SEO is everything, SEO is nothing

Interesting discussion going on about what being an SEO actually involves in 2015.

There are a bunch of different sides to this issue, but the two ends are:

SEO is everything. Google wants to rank successful brands. Anything you add to your brand is SEO.
SEO is nothing. Google wants to rank successful brands. Spend your time creating a brand and don’t worry about SEO.

Few people would agree 100% with either of the statements above but fall somewhere in between. They either view SEO as a byproduct of success or a driver of success.

Your perspective on SEO’s role in business depends largely on the type of online marketing campaigns that you’ve worked on in the past.

If you do SEO work for large brands, you’re more likely to believe good SEO is a byproduct of success. The site you manage is already trusted by search engines. You aren’t out building links or finding longtail keywords you might have a chance to rank for. You are publishing content like crazy and running conversion tests to make the most out of the powerful domain.

WHAT YOU WILL DO:
**A.** Repeat from the SEO post everything from "SEO is everything." down to "driver of success.", word for word.
**B.** In the SEO post, list every activity named in the two sentences that begin "You aren't" and "You are".

GIVEN INFORMATION:
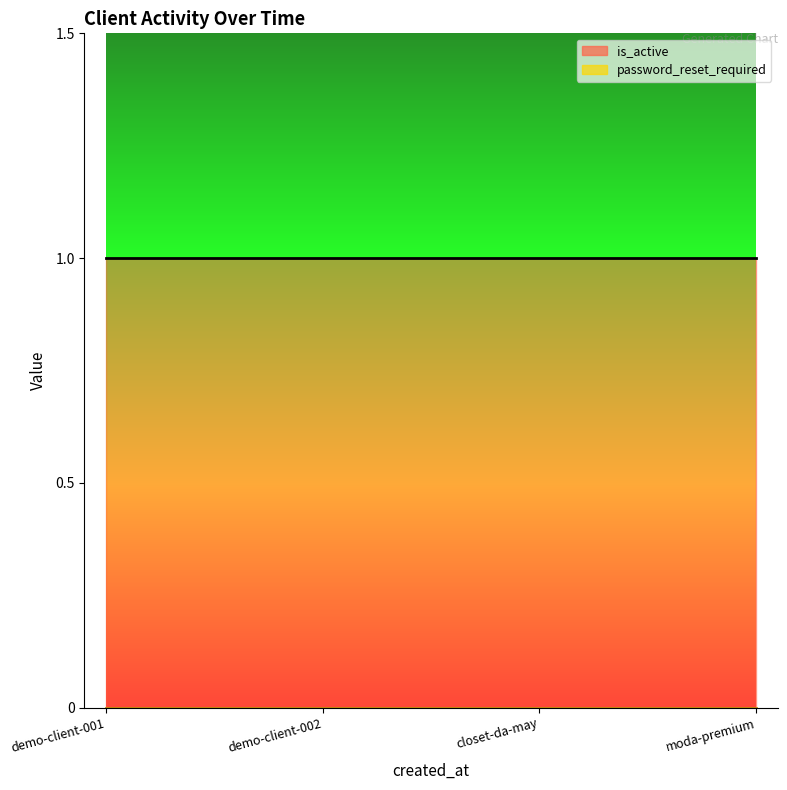

True or false: is_active has more than 1 interior local peaks.

False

TASK RESPONSES:
**A.**
SEO is everything. Google wants to rank successful brands. Anything you add to your brand is SEO.
SEO is nothing. Google wants to rank successful brands. Spend your time creating a brand and don’t worry about SEO.

Few people would agree 100% with either of the statements above but fall somewhere in between. They either view SEO as a byproduct of success or a driver of success.

**B.**
- Building links
- Finding longtail keywords you might have a chance to rank for
- Publishing content like crazy
- Running conversion tests to make the most out of the powerful domain